It looks like despite being sold to Verizon for $4.8 billion, Yahoo’s troubles are far from over. Yahoo officials confirmed on Thursday that a breach in 2014, which was initially reported to compromise data of 200 million users in August, was underestimated in scale and it affects more than 500 million users globally.
Stolen information from users includes names, email addresses, telephone numbers, dates of birth, hashed passwords and, in some cases, encrypted or unencrypted security questions and answers. Due to lack any report about stolen credit card information, Yahoo believes the attack to be state sponsored. Russian and Chinese hackers, with a blessing from their respective governments, have been allegedly behind such attacks in the past. However, no attack has affected such a large number of users before.
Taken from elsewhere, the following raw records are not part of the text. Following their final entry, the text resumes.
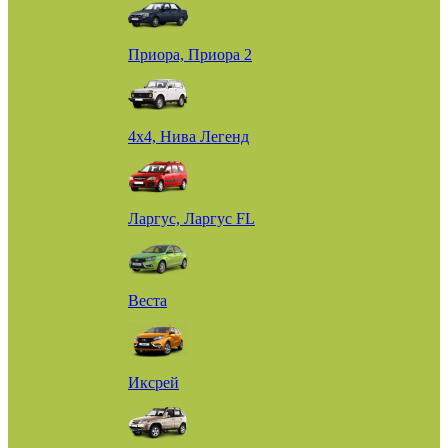
Приора, Приора 2
4х4, Нива Легенд
Ларгус, Ларгус FL
Веста
Иксрей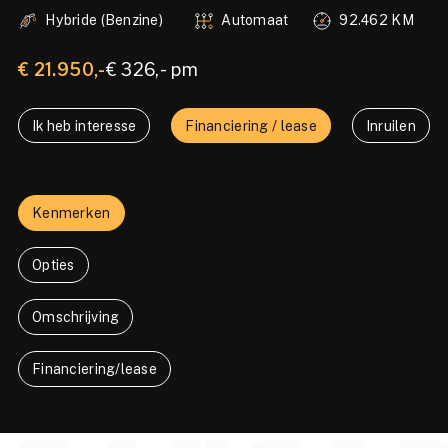
Hybride (Benzine)
Automaat
92.462 KM
€ 21.950,-
€ 326,- pm
Ik heb interesse
Financiering / lease
Inruilen
Kenmerken
Opties
Omschrijving
Financiering/lease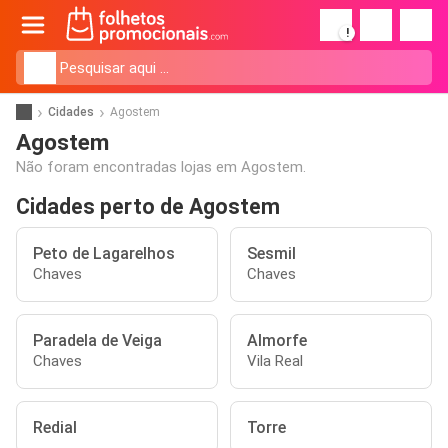
!
Cidades
Agostem
Agostem
Não foram encontradas lojas em Agostem.
Cidades perto de Agostem
Peto de Lagarelhos
Sesmil
Chaves
Chaves
Paradela de Veiga
Almorfe
Chaves
Vila Real
Redial
Torre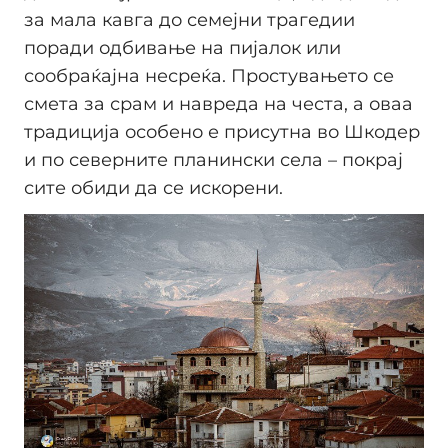
за мала кавга до семејни трагедии
поради одбивање на пијалок или
сообраќајна несреќа. Простувањето се
смета за срам и навреда на честа, а оваа
традиција особено е присутна во Шкодер
и по северните планински села – покрај
сите обиди да се искорени.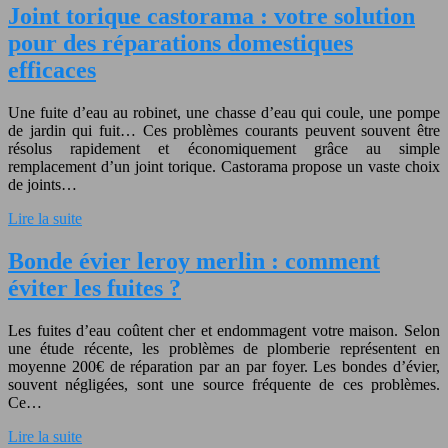
Joint torique castorama : votre solution
pour des réparations domestiques
efficaces
Une fuite d’eau au robinet, une chasse d’eau qui coule, une pompe
de jardin qui fuit… Ces problèmes courants peuvent souvent être
résolus rapidement et économiquement grâce au simple
remplacement d’un joint torique. Castorama propose un vaste choix
de joints…
Lire la suite
Bonde évier leroy merlin : comment
éviter les fuites ?
Les fuites d’eau coûtent cher et endommagent votre maison. Selon
une étude récente, les problèmes de plomberie représentent en
moyenne 200€ de réparation par an par foyer. Les bondes d’évier,
souvent négligées, sont une source fréquente de ces problèmes.
Ce…
Lire la suite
Yahoo said it is notifying potentially affected users and has taken steps to secure their accounts by invalidating unencrypted security questions and answers so they can’t be used to access an account and asking potentially affected users to change their passwords. Yahoo also recommends users who haven’t changed their passwords since 2014 to do so immediately. In addition to passwords, any security questions or any other fail-safe being used should also be revised to make sure personal data remains uncompromised.
Online intrusions and thefts by state-sponsored actors have become increasingly common across the technology industry. Your best bet to remain safe while using the internet is to make sure to update your password frequently and use apps like LastPass to generate random and secure passwords.